Solved – How are p-value and odds ratio confidence interval in fisher.test are related

fishers-exact-testodds-ratiorscipy

I aim to conduct Fisher exact test on 2×2 matrix. It took a while to understand difference in R and Python scipy.stats implementation. Now I see that p-values are calculated the same way. And it seems like it doesn't use odds ratio doing that!

I still don't get connection between p-value and odds ratio. As far as I understood googling, odds ratio is a parameter of hypergeometric distribution matrices with fixed sum for rows and columns have.

R returns as output p-value, odds ratio and its confidence interval. I can either accept H0 (odds ratio = 1) or reject (than according to 'alternative' parameter it can be >1 or <1) depending on significance level.

I've also read that H0 is rejected if CI for odds ratio contains 1.

I have no idea how these two checks are related! Is there in this case dependence between significance and confidence level? Does it work like CI=95 then SL=2,5? Should I check both criteria or one of them is a consequence of the other?

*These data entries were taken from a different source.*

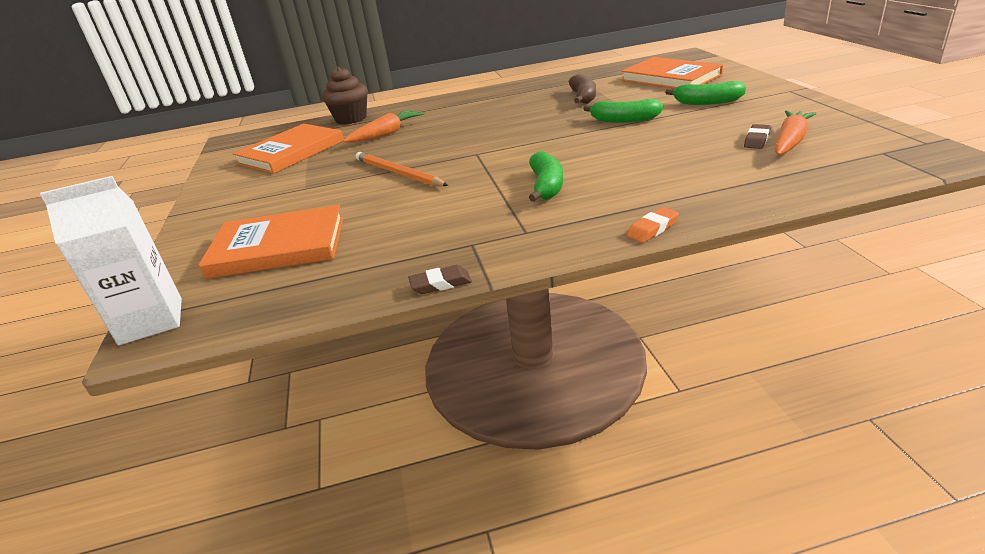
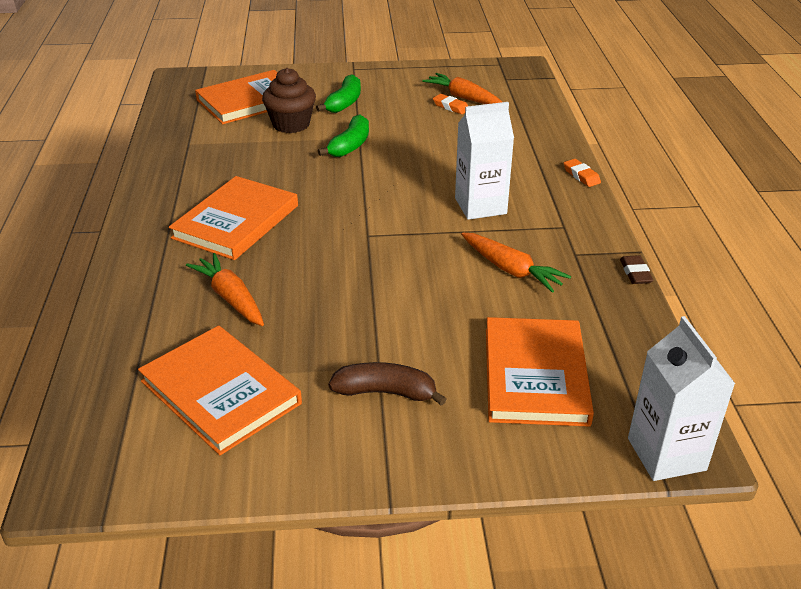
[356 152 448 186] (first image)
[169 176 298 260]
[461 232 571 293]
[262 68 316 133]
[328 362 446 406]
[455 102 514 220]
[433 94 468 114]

Does it work the same in Python? It counts odds ratio differently and returns no confidence interval. Is it enough to test only p-value?

Best Answer

  1. The Fisher's Exact Test does not compute the $p$-value from the odds ratio.
  2. The Fisher's Exact Test tests the independence of a 2x2 table. If a table is independent, the odds ratio is 1, so they are related. The odds ratio is technically a parameter, and a test thereof is logistic regression or Pearson's $\chi^2$-test. Pearson's test and Fisher's Exact Test are asymptotically consistent, meaning they arrive at the same conclusion in the long run.
  3. For odds ratios that have continuously support and their (Wald test) p-values and CIs, it is true that if the 95% CI contains 1, the $p$-value is > 0.05. This is true of the relation between Pearson's $\chi^2$ test and logistic regression: the log odds ratio and its standard error can be used to compute both values arithmetically. Not true of FET.
  4. The Fisher's Exact test considers as a support all permutations of the 2x2 table conditional on the marginal frequencies as you say. For each of those tables an odds ratio can be computed. The support, then, of odds ratios is not continuous.
  5. To obtain 95% CIs and p-values which agree, one must "invert the hypothesis test" so that the 95% CI has only 5% of the possible tables with larger odds ratios in the tails under the null hypothesis. This is the de facto way of computing 95% CIs for odds ratios from Fisher's Exact Test: questions about programming are technically off-topic for this site, but for reporting you should verify this yourself by computing the results in Python, R, and maybe even SAS or Stata.

So yes the two "checks" (tests) are related: $p<0.05$ should be true only when the 95% CI does not include 1. All these results apply for other $\alpha$ levels as well.